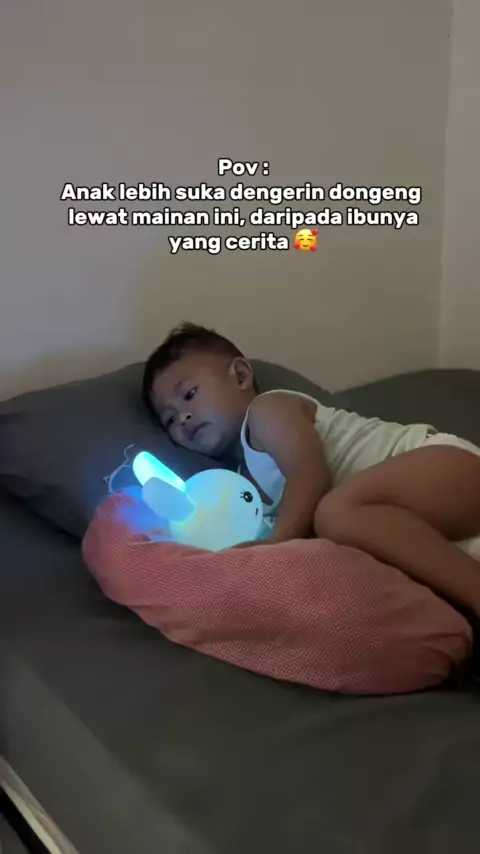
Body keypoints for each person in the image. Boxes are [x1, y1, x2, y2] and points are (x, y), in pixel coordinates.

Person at [142, 322, 480, 619]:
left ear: (241, 376)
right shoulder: (243, 484)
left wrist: (275, 546)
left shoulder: (267, 411)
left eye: (189, 394)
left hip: (443, 466)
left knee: (335, 514)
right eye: (169, 419)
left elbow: (309, 475)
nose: (183, 417)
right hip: (421, 515)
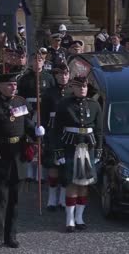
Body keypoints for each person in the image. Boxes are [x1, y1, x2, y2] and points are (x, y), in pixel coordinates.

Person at [0, 69, 45, 250]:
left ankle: (11, 236)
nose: (13, 87)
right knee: (1, 200)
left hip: (18, 156)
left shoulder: (20, 102)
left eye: (15, 84)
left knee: (14, 200)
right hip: (0, 154)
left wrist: (36, 131)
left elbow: (27, 125)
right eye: (9, 84)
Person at [51, 76, 103, 232]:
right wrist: (58, 151)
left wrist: (99, 150)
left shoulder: (94, 105)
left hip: (88, 147)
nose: (82, 89)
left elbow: (99, 131)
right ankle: (69, 219)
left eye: (85, 87)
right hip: (69, 147)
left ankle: (80, 218)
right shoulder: (64, 104)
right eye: (79, 87)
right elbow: (56, 130)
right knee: (71, 183)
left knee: (84, 185)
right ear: (72, 88)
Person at [17, 53, 55, 182]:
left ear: (44, 62)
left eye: (40, 60)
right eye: (35, 60)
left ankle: (40, 171)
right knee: (29, 139)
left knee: (41, 141)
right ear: (30, 62)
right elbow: (20, 97)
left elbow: (51, 96)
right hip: (29, 110)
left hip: (43, 110)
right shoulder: (24, 78)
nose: (37, 62)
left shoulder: (49, 77)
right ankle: (29, 170)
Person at [41, 63, 73, 211]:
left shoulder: (73, 91)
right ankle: (52, 197)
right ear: (56, 75)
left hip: (68, 131)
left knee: (66, 166)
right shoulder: (48, 93)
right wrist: (41, 129)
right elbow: (44, 114)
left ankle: (63, 197)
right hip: (53, 130)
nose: (63, 77)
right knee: (53, 165)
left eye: (66, 74)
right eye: (60, 74)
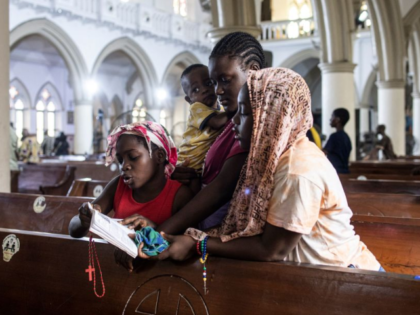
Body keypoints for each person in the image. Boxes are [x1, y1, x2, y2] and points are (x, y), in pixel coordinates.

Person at [155, 68, 381, 272]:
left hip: (348, 279)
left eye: (243, 113)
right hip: (314, 277)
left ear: (270, 117)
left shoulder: (297, 169)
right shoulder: (270, 159)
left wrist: (198, 243)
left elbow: (272, 250)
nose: (234, 122)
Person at [117, 32, 265, 271]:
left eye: (224, 80)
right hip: (210, 231)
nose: (216, 91)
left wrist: (159, 232)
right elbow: (213, 179)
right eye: (213, 82)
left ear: (253, 71)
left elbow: (220, 189)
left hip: (225, 240)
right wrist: (194, 177)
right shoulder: (233, 124)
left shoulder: (248, 129)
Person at [68, 121, 194, 240]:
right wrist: (84, 218)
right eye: (120, 160)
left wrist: (153, 229)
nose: (124, 166)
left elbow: (185, 245)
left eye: (133, 157)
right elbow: (73, 229)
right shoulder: (118, 186)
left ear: (159, 156)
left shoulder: (179, 195)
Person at [177, 64, 228, 171]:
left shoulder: (221, 111)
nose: (204, 90)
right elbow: (216, 123)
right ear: (189, 100)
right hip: (189, 162)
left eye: (209, 83)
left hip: (201, 164)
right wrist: (237, 108)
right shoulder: (196, 108)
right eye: (195, 90)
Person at [323, 108, 352, 173]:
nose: (330, 119)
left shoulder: (334, 136)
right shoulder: (346, 137)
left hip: (336, 172)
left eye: (332, 116)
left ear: (338, 120)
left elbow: (323, 153)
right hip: (345, 172)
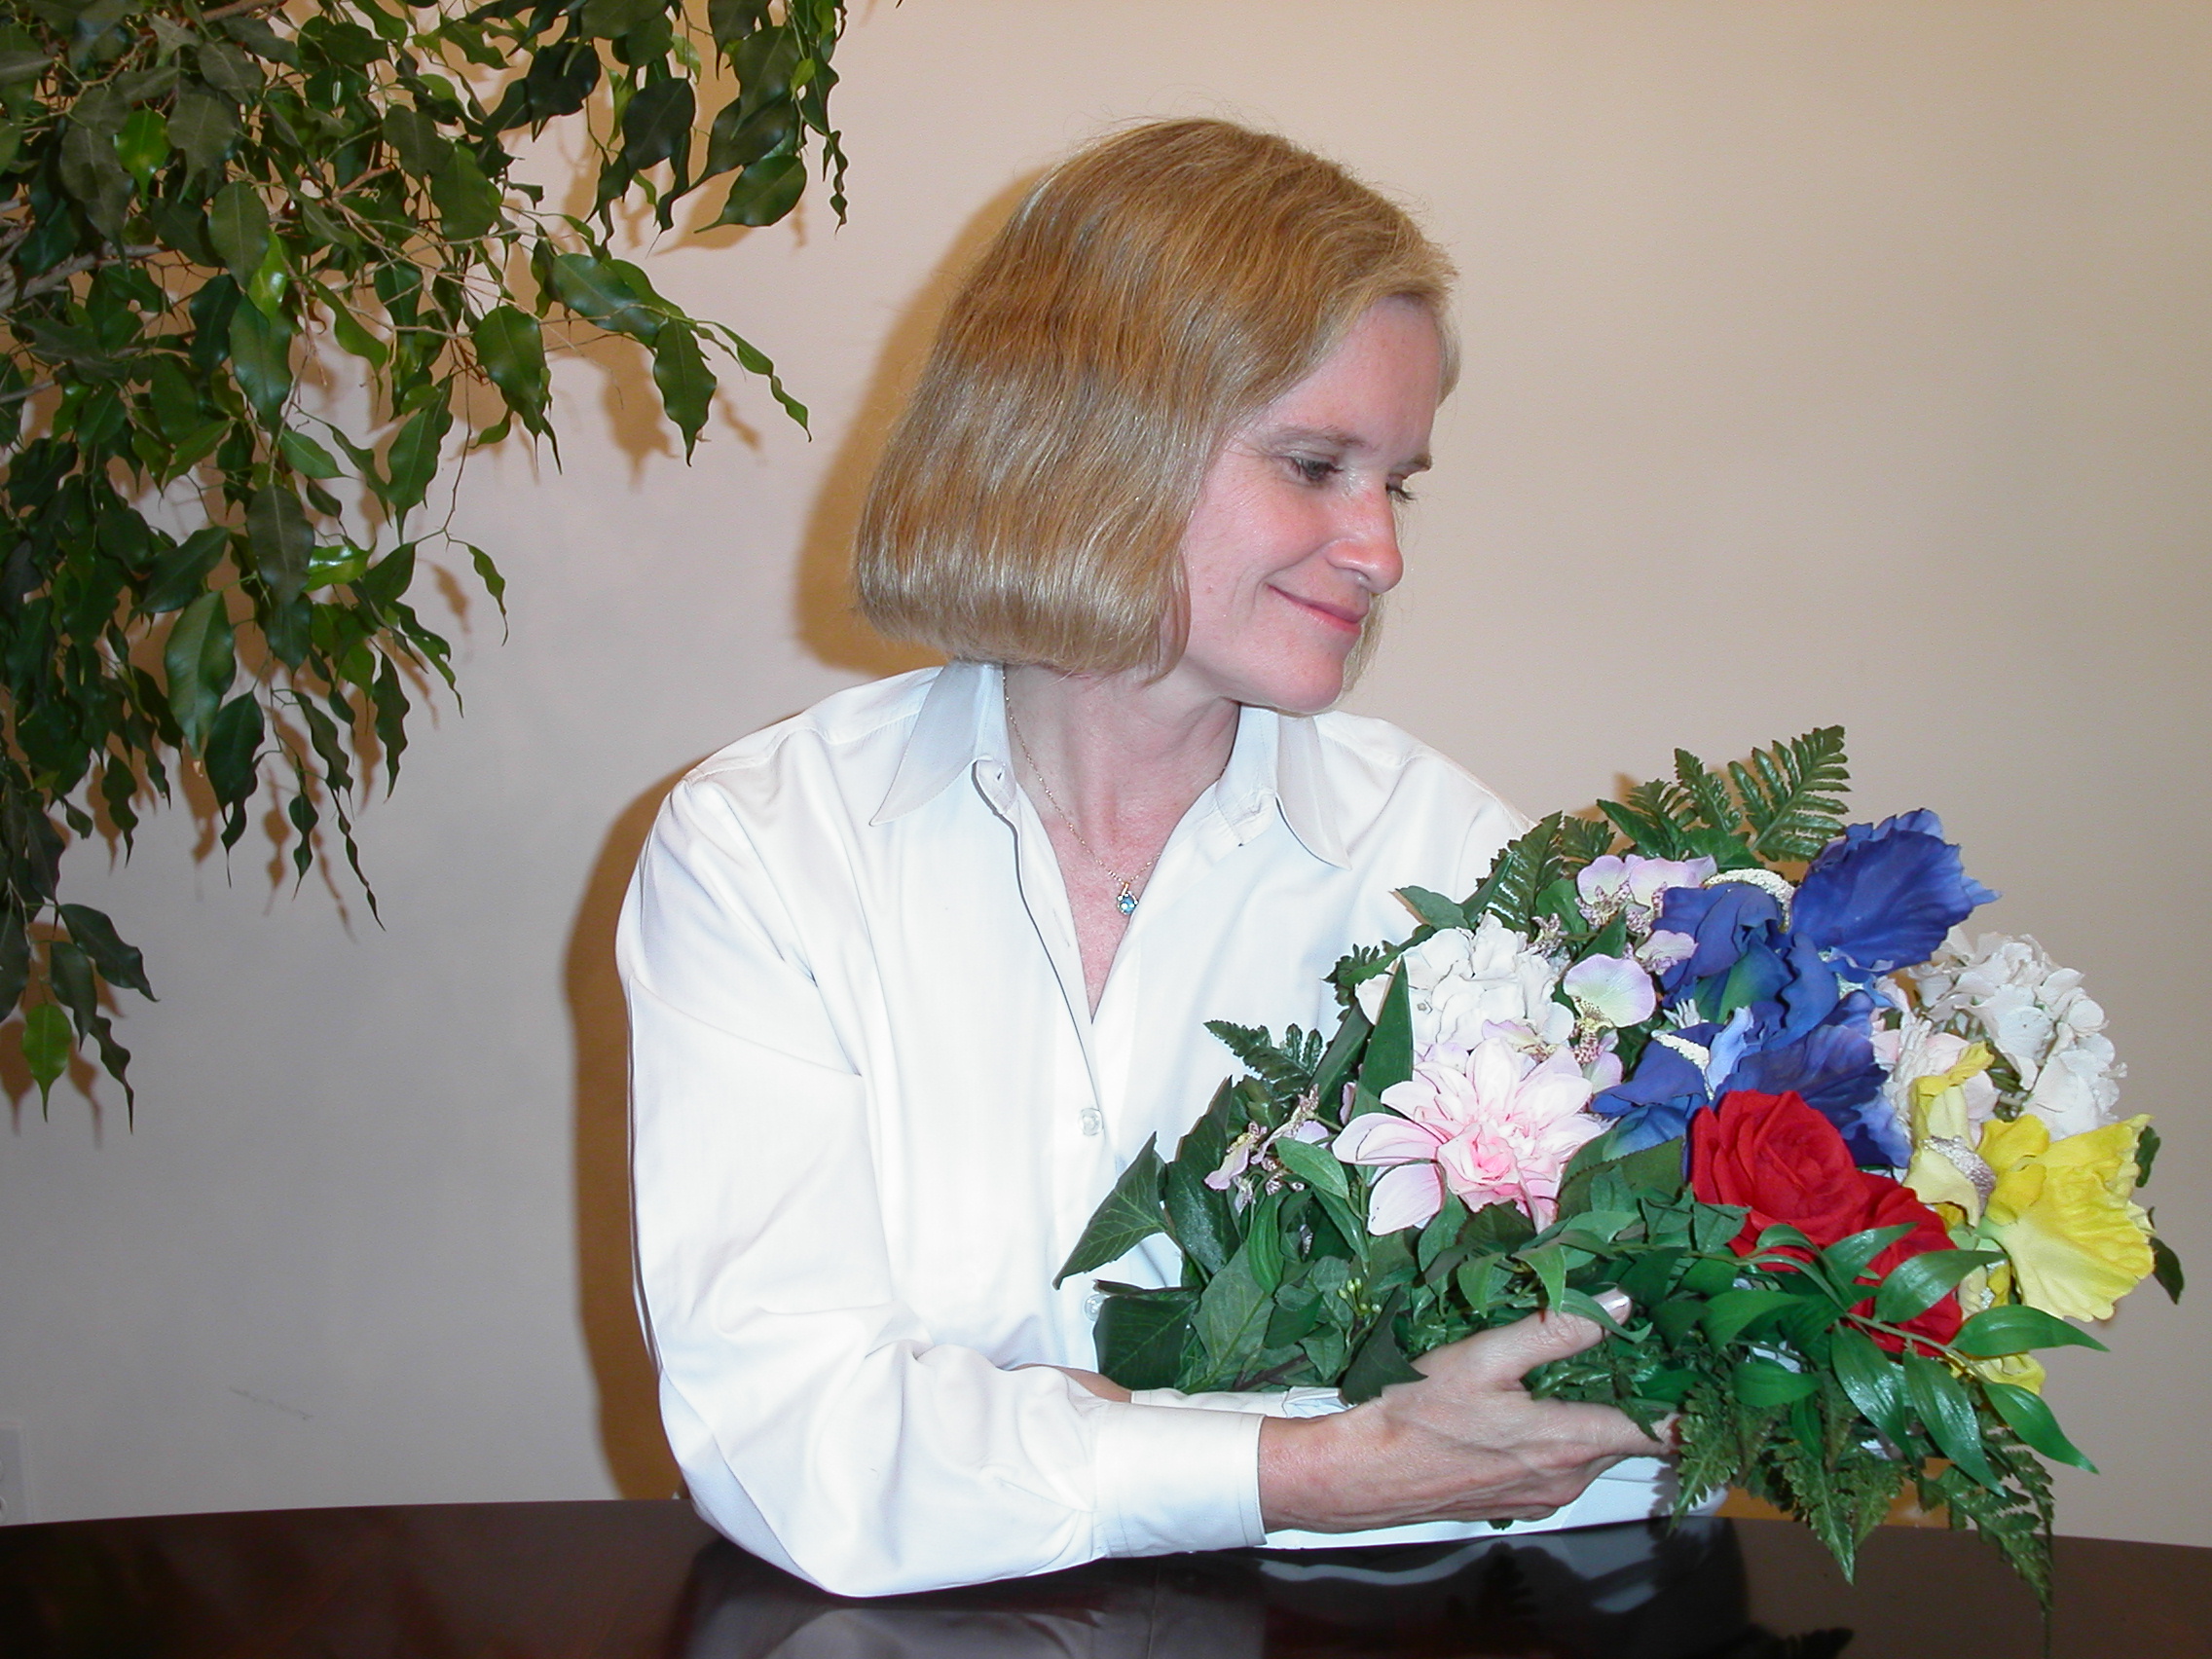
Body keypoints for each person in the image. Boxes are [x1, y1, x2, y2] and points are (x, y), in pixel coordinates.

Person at [618, 119, 1667, 1600]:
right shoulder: (770, 851)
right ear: (1092, 442)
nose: (1381, 552)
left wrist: (1032, 1444)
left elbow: (1627, 1435)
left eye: (1399, 482)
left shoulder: (1446, 863)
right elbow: (793, 1444)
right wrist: (1316, 1465)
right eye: (1316, 464)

## [About this exercise]
Your answer must consist of every line in the listing that contains "ankle".

## [Answer section]
left ankle: (11, 236)
right ankle: (69, 219)
left ankle: (80, 218)
left ankle: (40, 171)
right ankle: (29, 170)
right ankle: (52, 197)
left ankle: (63, 197)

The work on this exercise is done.